DiNardo, in his statement to the AP, said he had shared the "content and direction" of the proposals with multiple Vatican offices in October and drafted the final text after encountering no opposition.

"We had not planned, nor had the Holy See made a request, to share the texts prior to the body of bishops having had an opportunity to amend them," he said.

During a Nov. 12 press conference, DiNardo was asked when the Vatican was actually consulted about the measures. He replied the texts were finalized Oct. 30 and that the delay in finishing them might have been a problem.

"So it's not surprising, on one level, that people would be catching their breath, perhaps even in Rome," he told reporters. DiNardo also acknowledged, when pressed by a reporter, that the texts themselves had some legal problems, though he downplayed the severity of them.

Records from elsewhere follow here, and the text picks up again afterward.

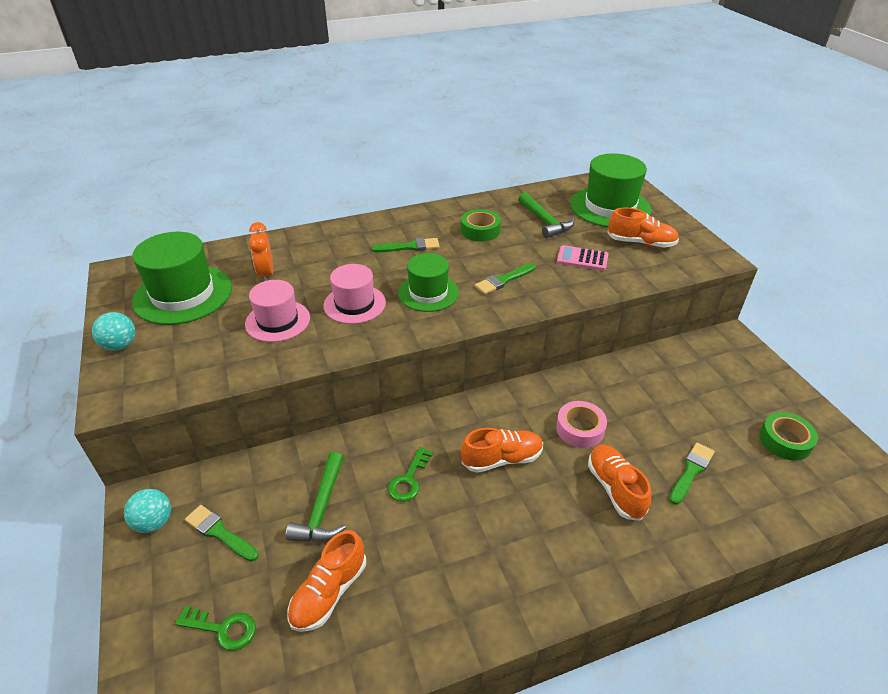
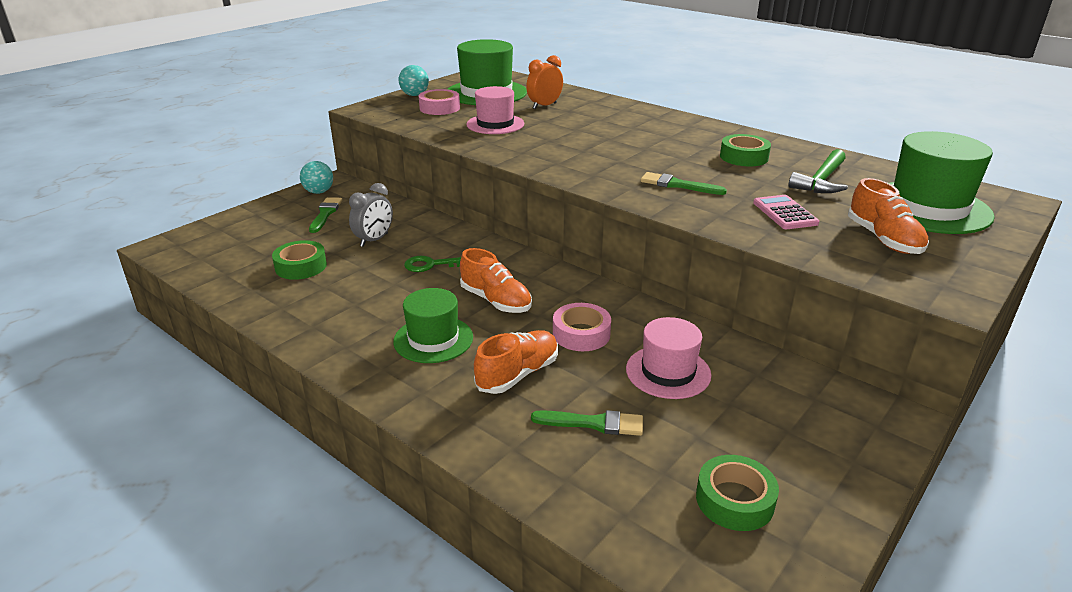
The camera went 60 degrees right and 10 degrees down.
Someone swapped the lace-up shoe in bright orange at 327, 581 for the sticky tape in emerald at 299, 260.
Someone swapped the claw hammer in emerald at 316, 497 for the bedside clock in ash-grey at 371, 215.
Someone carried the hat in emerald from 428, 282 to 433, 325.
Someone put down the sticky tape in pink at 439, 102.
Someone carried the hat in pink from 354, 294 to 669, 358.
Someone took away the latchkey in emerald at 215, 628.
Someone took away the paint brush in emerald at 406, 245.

In his statement to AP, DiNardo said he had told Ouellet that failing to vote on the texts "would prove a great disappointment to the faithful, who were expecting their bishops to take just action. Though there were canonical precisions mentioned, the emphasis seemed to be on delaying votes and not wanting to get ahead of the (pope's) February meeting of episcopal conference presidents," he said.

Ouellet did indeed cite the February meeting in his letter, saying any document "should incorporate the input and fruits of the college of bishops' work of common discernment."

But the February summit was announced Sept. 13. If that were the primary reason for Ouellet's demand to scrap the U.S. vote, he could have communicated that to DiNardo a lot sooner.

Instead, as the Nov. 12 deadline loomed for the start of the U.S. meeting and still no text proposals had arrived in Rome, Ouellet wrote DiNardo an initial warning on Nov. 6 not to vote. Five days later, in his Nov. 11 letter, Ouellet reaffirmed that decision after having finally read the text.

That also undermined DiNardo's claim to have only received the request to delay the vote the night before the meeting began.